> _Design files in text formats_
⁂
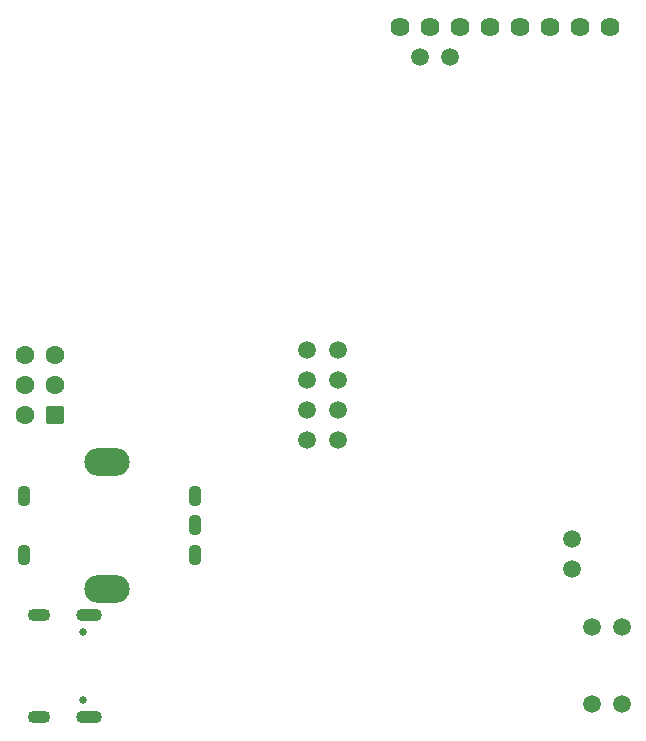
<source format=gbr>
%TF.GenerationSoftware,Altium Limited,Altium Designer,20.1.8 (145)*%
G04 Layer_Color=16711935*
%FSLAX45Y45*%
%MOMM*%
%TF.SameCoordinates,C5ED230C-B98B-42D8-9333-440794D2D960*%
%TF.FilePolarity,Negative*%
%TF.FileFunction,Soldermask,Bot*%
%TF.Part,Single*%
G01*
G75*
%TA.AperFunction,ComponentPad*%
%ADD42C,0.65000*%
%ADD45C,1.50000*%
%ADD54O,2.20002X1.10002*%
%ADD55O,1.90002X1.10002*%
G04:AMPARAMS|DCode=56|XSize=1.6mm|YSize=1.55mm|CornerRadius=0.23125mm|HoleSize=0mm|Usage=FLASHONLY|Rotation=90.000|XOffset=0mm|YOffset=0mm|HoleType=Round|Shape=RoundedRectangle|*
%AMROUNDEDRECTD56*
21,1,1.60000,1.08750,0,0,90.0*
21,1,1.13750,1.55000,0,0,90.0*
1,1,0.46250,0.54375,0.56875*
1,1,0.46250,0.54375,-0.56875*
1,1,0.46250,-0.54375,-0.56875*
1,1,0.46250,-0.54375,0.56875*
%
%ADD56ROUNDEDRECTD56*%
%ADD57O,1.55000X1.60000*%
G04:AMPARAMS|DCode=58|XSize=2.35mm|YSize=3.85mm|CornerRadius=1.175mm|HoleSize=0mm|Usage=FLASHONLY|Rotation=90.000|XOffset=0mm|YOffset=0mm|HoleType=Round|Shape=RoundedRectangle|*
%AMROUNDEDRECTD58*
21,1,2.35000,1.50000,0,0,90.0*
21,1,0.00000,3.85000,0,0,90.0*
1,1,2.35000,0.75000,0.00000*
1,1,2.35000,0.75000,0.00000*
1,1,2.35000,-0.75000,0.00000*
1,1,2.35000,-0.75000,0.00000*
%
%ADD58ROUNDEDRECTD58*%
%ADD59O,3.85000X2.35000*%
%ADD60O,1.10000X1.80000*%
%ADD61C,1.62400*%
D42*
X636009Y1046274D02*
D03*
Y467281D02*
D03*
D45*
X2538094Y3433784D02*
D03*
Y3179784D02*
D03*
X2794000Y3433784D02*
D03*
Y3179784D02*
D03*
Y2671784D02*
D03*
Y2925784D02*
D03*
X2538094Y2671784D02*
D03*
X4945380Y436880D02*
D03*
X5199380D02*
D03*
X4945382Y1084580D02*
D03*
X5199382D02*
D03*
X3746500Y5913500D02*
D03*
X3492500D02*
D03*
X4780309Y1576652D02*
D03*
Y1830652D02*
D03*
X2538094Y2925784D02*
D03*
D54*
X686001Y1188286D02*
D03*
Y324279D02*
D03*
D55*
X267993Y1188286D02*
D03*
Y324279D02*
D03*
D56*
X397000Y2876000D02*
D03*
D57*
Y3130000D02*
D03*
Y3384000D02*
D03*
X143000D02*
D03*
Y3130000D02*
D03*
Y2876000D02*
D03*
D58*
X838200Y1410680D02*
D03*
D59*
Y2485680D02*
D03*
D60*
X138200Y2198180D02*
D03*
Y1698180D02*
D03*
X1588200Y1948180D02*
D03*
Y2198180D02*
D03*
Y1698180D02*
D03*
D61*
X5103001Y6162500D02*
D03*
X4849001D02*
D03*
X4595001D02*
D03*
X4341001D02*
D03*
X4087001D02*
D03*
X3833001D02*
D03*
X3579001D02*
D03*
X3325001D02*
D03*
%TF.MD5,51b8f4892df156f5a4a43c43a502015d*%
M02*

</source>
⁂
> _What to work on_
Output the records above verbatim. Pictures stay out.

> _Finished exercise_
<source format=gbr>
%TF.GenerationSoftware,Altium Limited,Altium Designer,20.1.8 (145)*%
G04 Layer_Color=16711935*
%FSLAX45Y45*%
%MOMM*%
%TF.SameCoordinates,C5ED230C-B98B-42D8-9333-440794D2D960*%
%TF.FilePolarity,Negative*%
%TF.FileFunction,Soldermask,Bot*%
%TF.Part,Single*%
G01*
G75*
%TA.AperFunction,ComponentPad*%
%ADD42C,0.65000*%
%ADD45C,1.50000*%
%ADD54O,2.20002X1.10002*%
%ADD55O,1.90002X1.10002*%
G04:AMPARAMS|DCode=56|XSize=1.6mm|YSize=1.55mm|CornerRadius=0.23125mm|HoleSize=0mm|Usage=FLASHONLY|Rotation=90.000|XOffset=0mm|YOffset=0mm|HoleType=Round|Shape=RoundedRectangle|*
%AMROUNDEDRECTD56*
21,1,1.60000,1.08750,0,0,90.0*
21,1,1.13750,1.55000,0,0,90.0*
1,1,0.46250,0.54375,0.56875*
1,1,0.46250,0.54375,-0.56875*
1,1,0.46250,-0.54375,-0.56875*
1,1,0.46250,-0.54375,0.56875*
%
%ADD56ROUNDEDRECTD56*%
%ADD57O,1.55000X1.60000*%
G04:AMPARAMS|DCode=58|XSize=2.35mm|YSize=3.85mm|CornerRadius=1.175mm|HoleSize=0mm|Usage=FLASHONLY|Rotation=90.000|XOffset=0mm|YOffset=0mm|HoleType=Round|Shape=RoundedRectangle|*
%AMROUNDEDRECTD58*
21,1,2.35000,1.50000,0,0,90.0*
21,1,0.00000,3.85000,0,0,90.0*
1,1,2.35000,0.75000,0.00000*
1,1,2.35000,0.75000,0.00000*
1,1,2.35000,-0.75000,0.00000*
1,1,2.35000,-0.75000,0.00000*
%
%ADD58ROUNDEDRECTD58*%
%ADD59O,3.85000X2.35000*%
%ADD60O,1.10000X1.80000*%
%ADD61C,1.62400*%
D42*
X636009Y1046274D02*
D03*
Y467281D02*
D03*
D45*
X2538094Y3433784D02*
D03*
Y3179784D02*
D03*
X2794000Y3433784D02*
D03*
Y3179784D02*
D03*
Y2671784D02*
D03*
Y2925784D02*
D03*
X2538094Y2671784D02*
D03*
X4945380Y436880D02*
D03*
X5199380D02*
D03*
X4945382Y1084580D02*
D03*
X5199382D02*
D03*
X3746500Y5913500D02*
D03*
X3492500D02*
D03*
X4780309Y1576652D02*
D03*
Y1830652D02*
D03*
X2538094Y2925784D02*
D03*
D54*
X686001Y1188286D02*
D03*
Y324279D02*
D03*
D55*
X267993Y1188286D02*
D03*
Y324279D02*
D03*
D56*
X397000Y2876000D02*
D03*
D57*
Y3130000D02*
D03*
Y3384000D02*
D03*
X143000D02*
D03*
Y3130000D02*
D03*
Y2876000D02*
D03*
D58*
X838200Y1410680D02*
D03*
D59*
Y2485680D02*
D03*
D60*
X138200Y2198180D02*
D03*
Y1698180D02*
D03*
X1588200Y1948180D02*
D03*
Y2198180D02*
D03*
Y1698180D02*
D03*
D61*
X5103001Y6162500D02*
D03*
X4849001D02*
D03*
X4595001D02*
D03*
X4341001D02*
D03*
X4087001D02*
D03*
X3833001D02*
D03*
X3579001D02*
D03*
X3325001D02*
D03*
%TF.MD5,51b8f4892df156f5a4a43c43a502015d*%
M02*

</source>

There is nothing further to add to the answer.